Assigned task » Look through the entries. Copy each line that has the word "pixels".

Data listing »
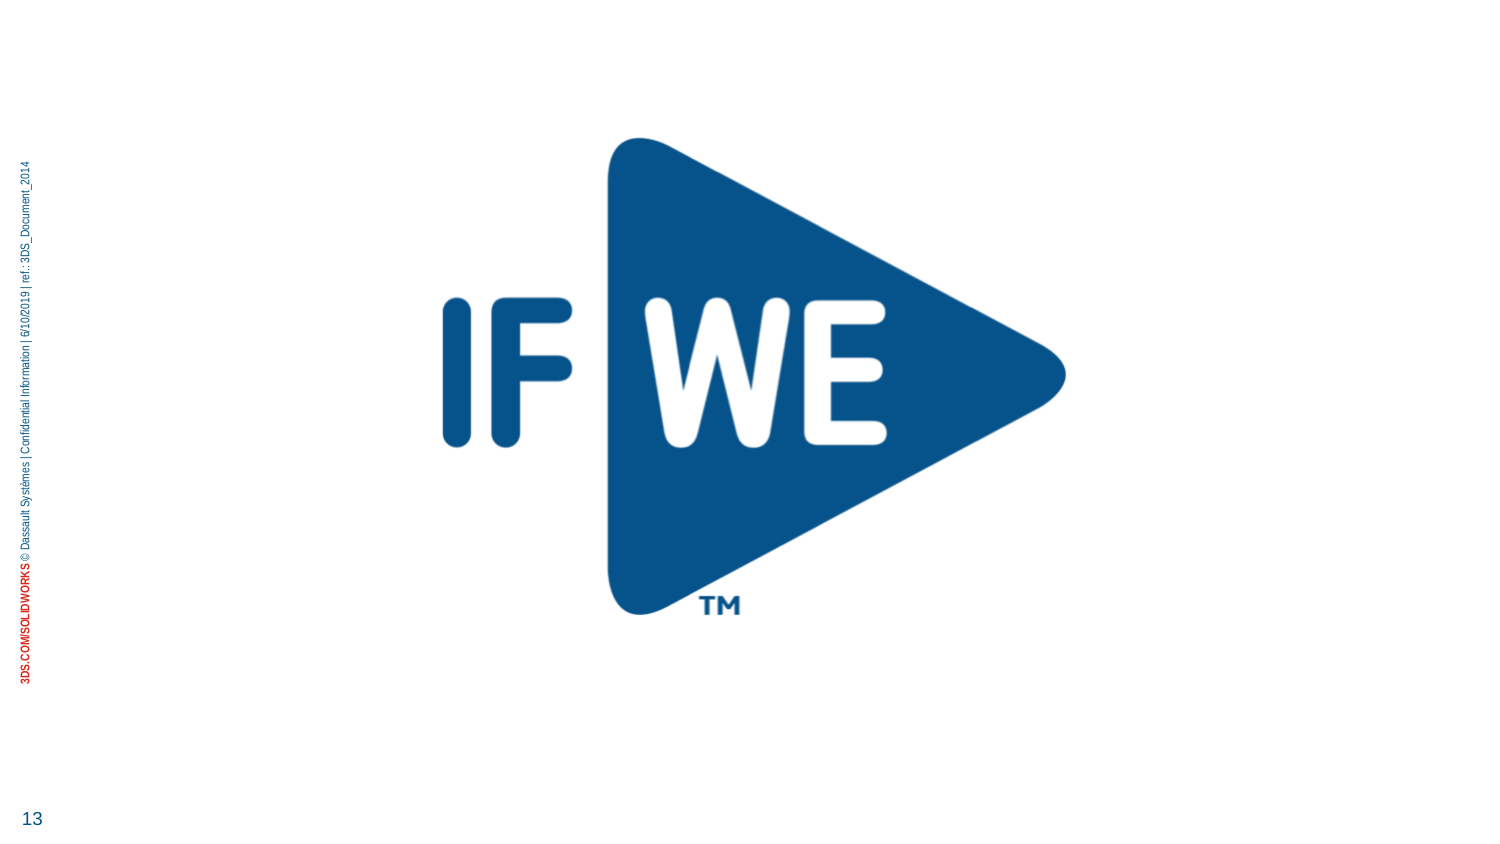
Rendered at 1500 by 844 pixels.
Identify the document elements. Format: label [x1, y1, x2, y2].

picture [387, 93, 1122, 660]
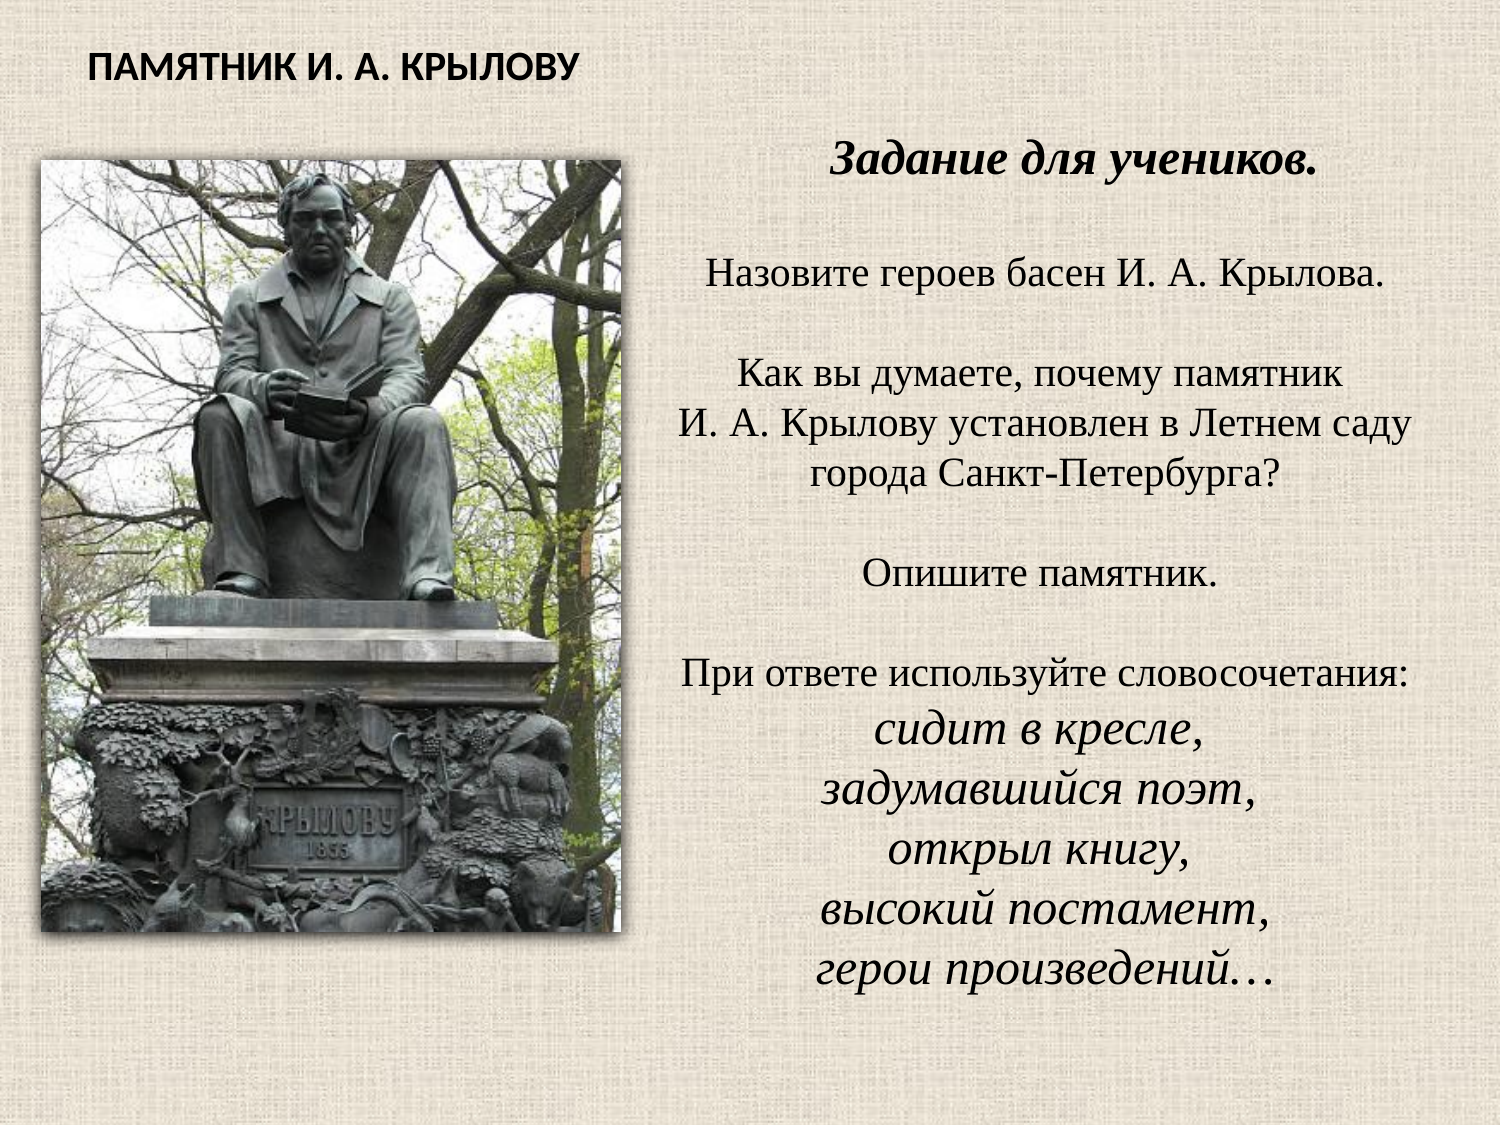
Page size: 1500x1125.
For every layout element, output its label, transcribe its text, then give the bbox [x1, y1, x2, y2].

text_box Задание для учеников. Назовите героев басен И. А. Крылова. Как вы думаете, почему памятник И. А. Крылову установлен в Летнем саду города Санкт-Петербурга? Опишите памятник. При ответе используйте словосочетания: сидит в кресле, задумавшийся поэт, открыл книгу, высокий постамент, герои произведений… [631, 117, 1459, 1125]
text_box ПАМЯТНИК И. А. КРЫЛОВУ [0, 30, 668, 96]
picture [41, 160, 621, 932]
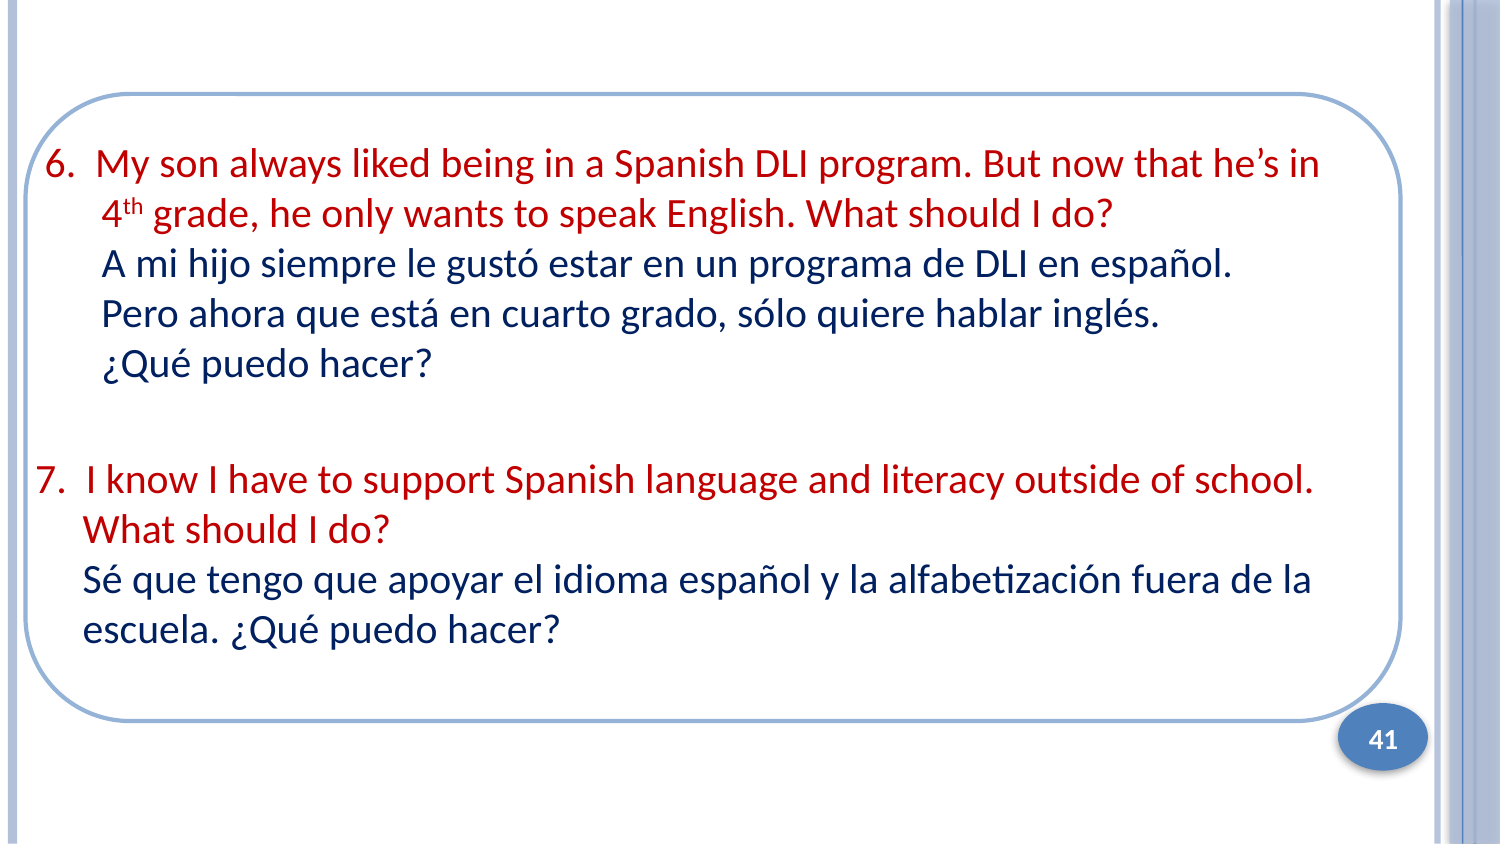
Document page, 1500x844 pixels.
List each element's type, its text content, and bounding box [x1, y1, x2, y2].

text_box 6. My son always liked being in a Spanish DLI program. But now that he’s in 4th grade, he only wants to speak English. What should I do? A mi hijo siempre le gustó estar en un programa de DLI en español. Pero ahora que está en cuarto grado, sólo quiere hablar inglés. ¿Qué puedo hacer? [29, 127, 1354, 428]
slide_number 41 [1333, 705, 1434, 770]
text_box 7. I know I have to support Spanish language and literacy outside of school. What should I do? Sé que tengo que apoyar el idioma español y la alfabetización fuera de la escuela. ¿Qué puedo hacer? [20, 444, 1370, 694]
text_box [23, 91, 1403, 724]
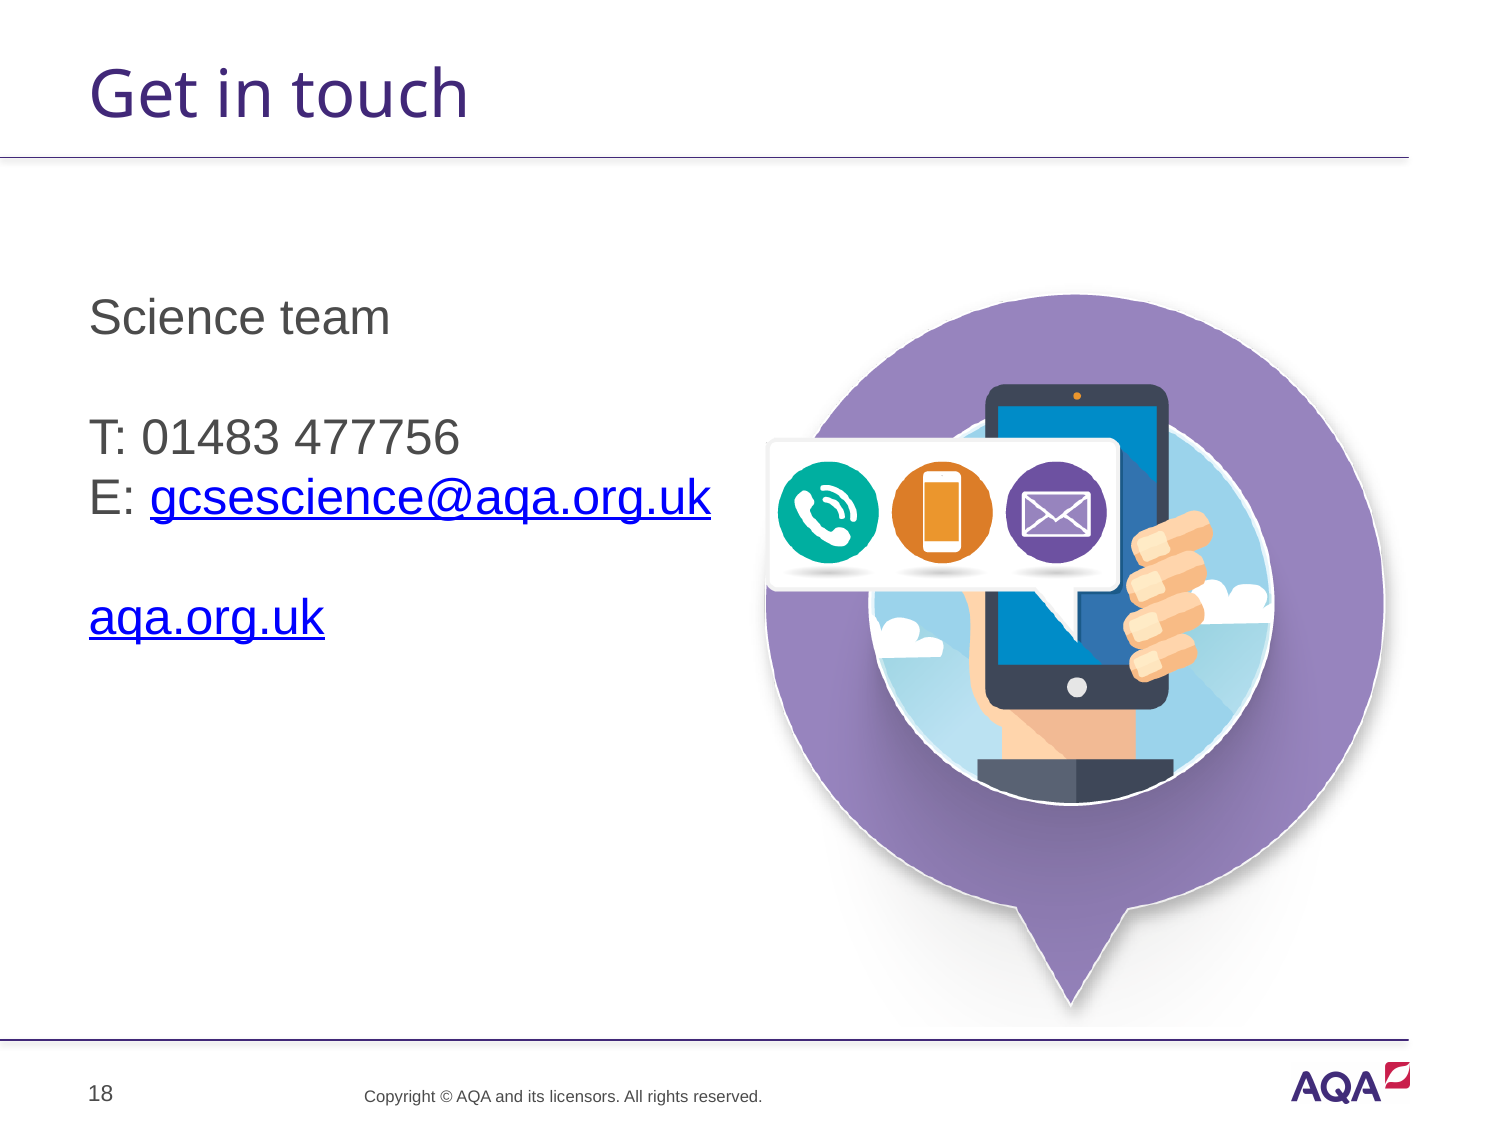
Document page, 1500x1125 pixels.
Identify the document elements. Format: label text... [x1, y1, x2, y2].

title Get in touch [88, 72, 1409, 144]
picture [1291, 1062, 1410, 1104]
picture [746, 273, 1410, 1027]
list Science team T: 01483 477756 E: gcsescience@aqa.org.uk aqa.org.uk [88, 284, 764, 1007]
footer Copyright © AQA and its licensors. All rights reserved. [324, 1084, 764, 1124]
slide_number 18 [72, 1062, 188, 1123]
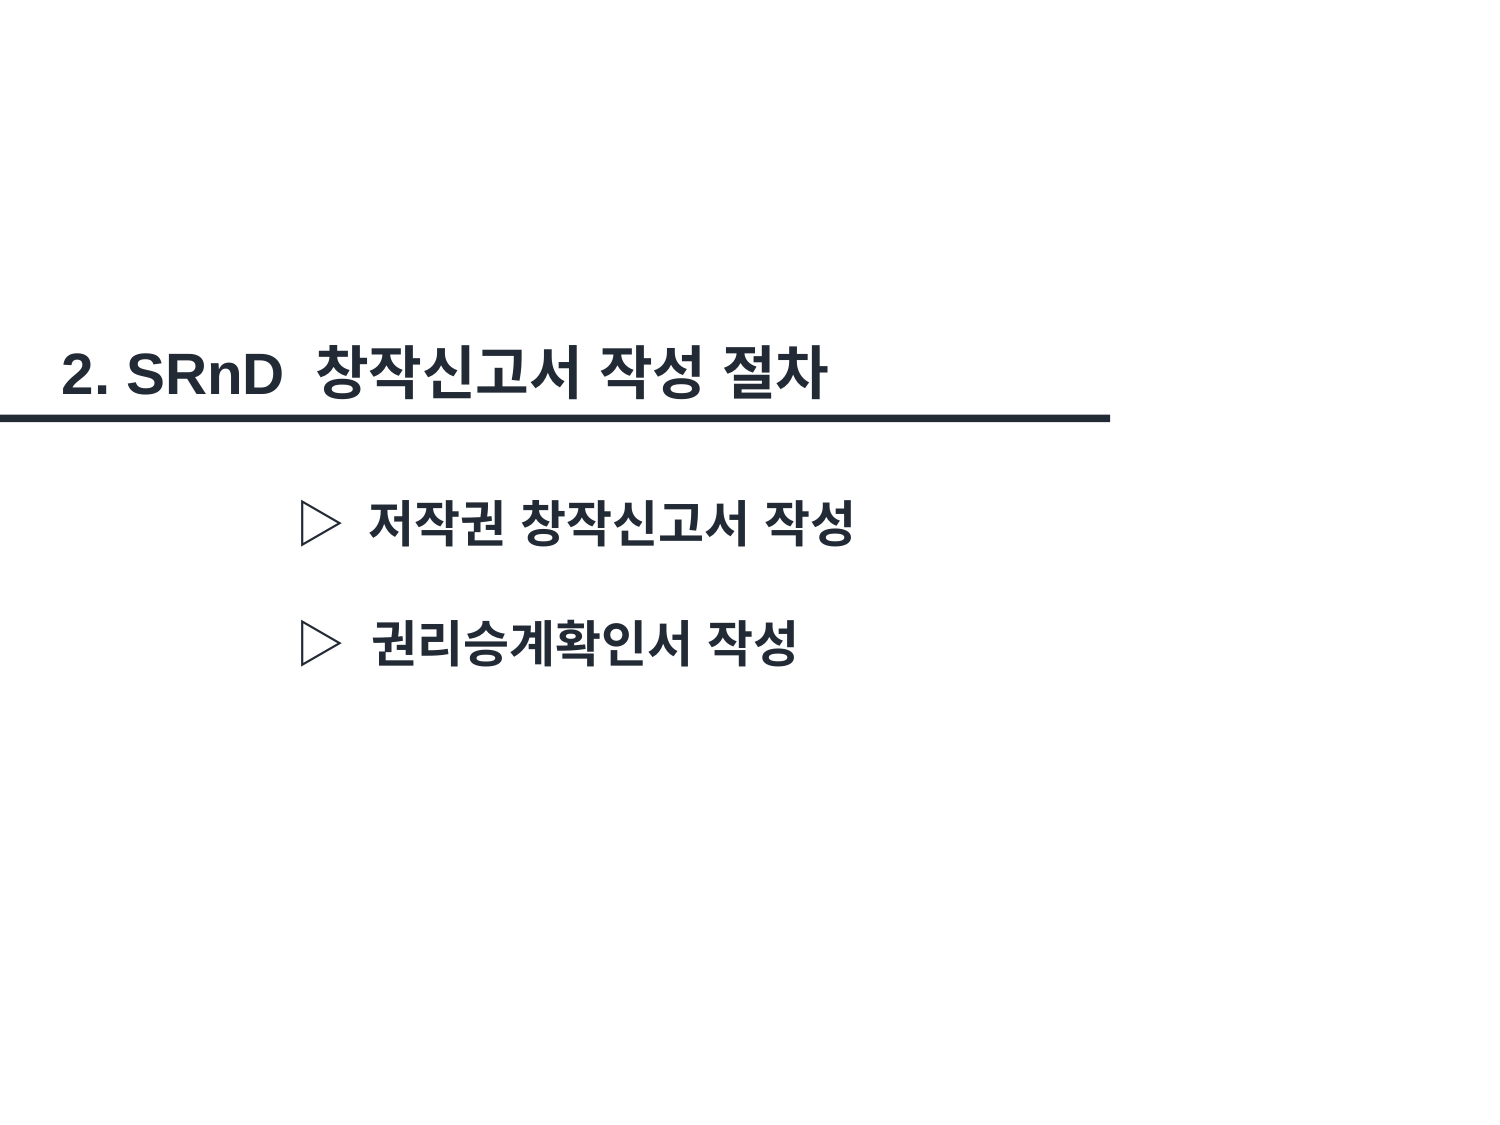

Solved problem »
Rendered at 1500 by 844 pixels.
Document page, 1500x844 pixels.
Document page, 1500x1125 pixels.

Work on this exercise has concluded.